Many financial institutions are overlooking key intelligence and indicators that they could be taking advantage of to re-invent themselves and ultimately compete with future disruption, thinks Deanne Yamato-Tucker, who heads Xavient Information Systems’ banking and financial services practice. Banking disruption could include peer-to-peer, blockchain and services like Bitcoin, for example.

“Banks need to address the threat from new entrants such as PayPal, Google, Amazon, Apple, and P2P FX,” Yamato-Tucker told me in an e-mail. But they’re not managing their data properly to do so, she thinks.

Digital products and services, whether they’re mobile or not, need to be monitored, she believes. Also, by monitoring user feedback and comments on social media the banks could gain insights. Those insights “can be and should be used in the creation of next generation applications and services,” she says.

Xavient Information Systems specializes in IT consulting and software services. Its banking services division combines IT infrastructure with mobility, analytics and business intelligence, it explains on its website.

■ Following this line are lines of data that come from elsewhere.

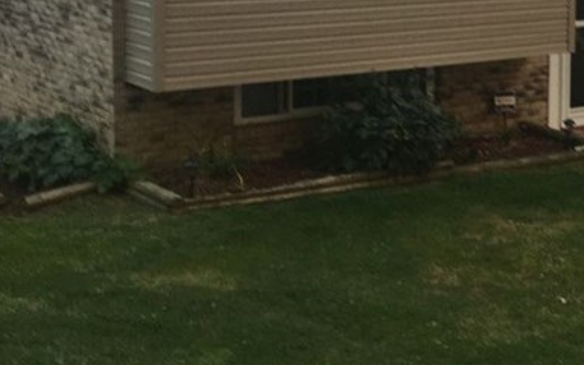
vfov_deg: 15.6
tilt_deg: -5.4
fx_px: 1305
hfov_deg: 24.2
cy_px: -4
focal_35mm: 82
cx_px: 564
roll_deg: -1.7
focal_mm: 4.15
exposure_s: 1/60
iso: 32
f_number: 2.2
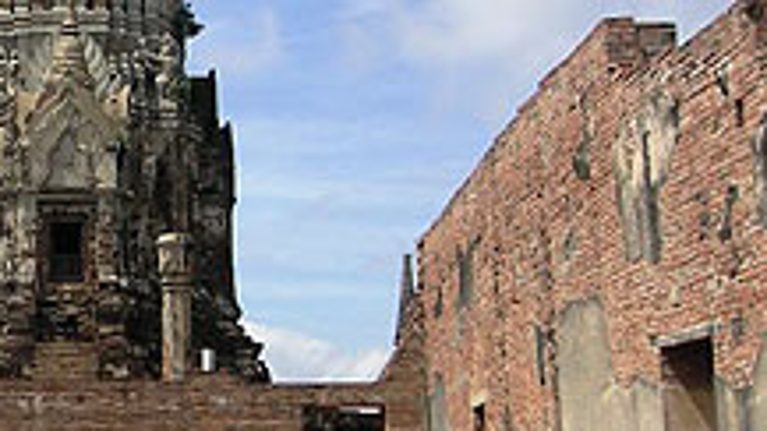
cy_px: 228
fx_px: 1749
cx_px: 78
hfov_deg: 24.1
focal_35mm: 86
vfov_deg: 14.1
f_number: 6.7
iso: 50
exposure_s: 1/250
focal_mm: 6
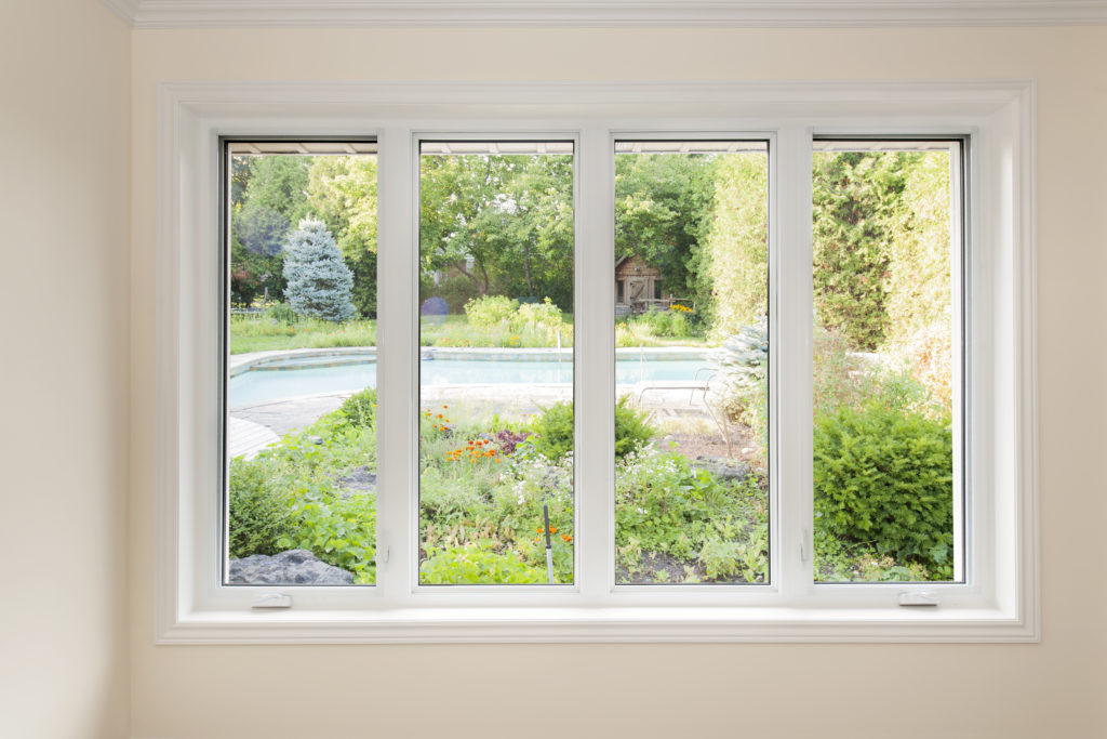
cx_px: 554
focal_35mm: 24
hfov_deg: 73.7
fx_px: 738
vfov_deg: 53.1
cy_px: 370
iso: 100
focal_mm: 24
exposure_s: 1/2
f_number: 7.1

Creating payments, transferring funds and checking balances are offered now by pretty much all banks through their apps and online services. That was the “first round of banking innovation,” she says. The second will be “a ubiquitous customer experience, where the customer, and their devices, as a representation of the customer, is the center of the mobile ecosystem.”

What she means is that analytics and Big Data should be used to offer “specific services” and determine “rates based on a consumer’s banking patterns, levels of deposits, spending patterns, web browsing history, social media information, geolocation data,” and so on, she explains.

In other words, a customer’s experience and offerings should include more customization and segmenting. Yamato-Tucker not only uses the obvious example of customized portfolio management, but says offerings could include “inventories of possessions based on purchases with bank cards,” as an example. That kind of value add-on could be enough to differentiate a bank among the competition for some customers.

Biometrics, loyalty programs, savings programs and interactive money management programs can all be part of a personalized user experience, along with the aforementioned inventory, she reckons. It all becomes possible through better use of the data that’s being generated anyway.

Banks are becoming aware of these new opportunities and Yamato-Tucker says she’s seeing more budget being apportioned to data analytics and business intelligence this year. But they need to get a handle on the data, she believes.

In particular, metadata, which is the data about the data, or basic information about the detailed data, needs management, she thinks.

“With the growing variety and increasing velocity of data, banks need to develop comprehensive metadata management and data governance processes,” she says. “One cannot share and understand data effectively, and in a meaningful way, without managing the metadata.”

“My understanding is that most banks are in a relatively early stage of exploration and strategizing with regard to bitcoin and blockchain. Some foresee the future disruption and have invested in FinTech firms in an attempt to grow their share in what could someday be a less lucrative market,” Yamato-Tucker told me.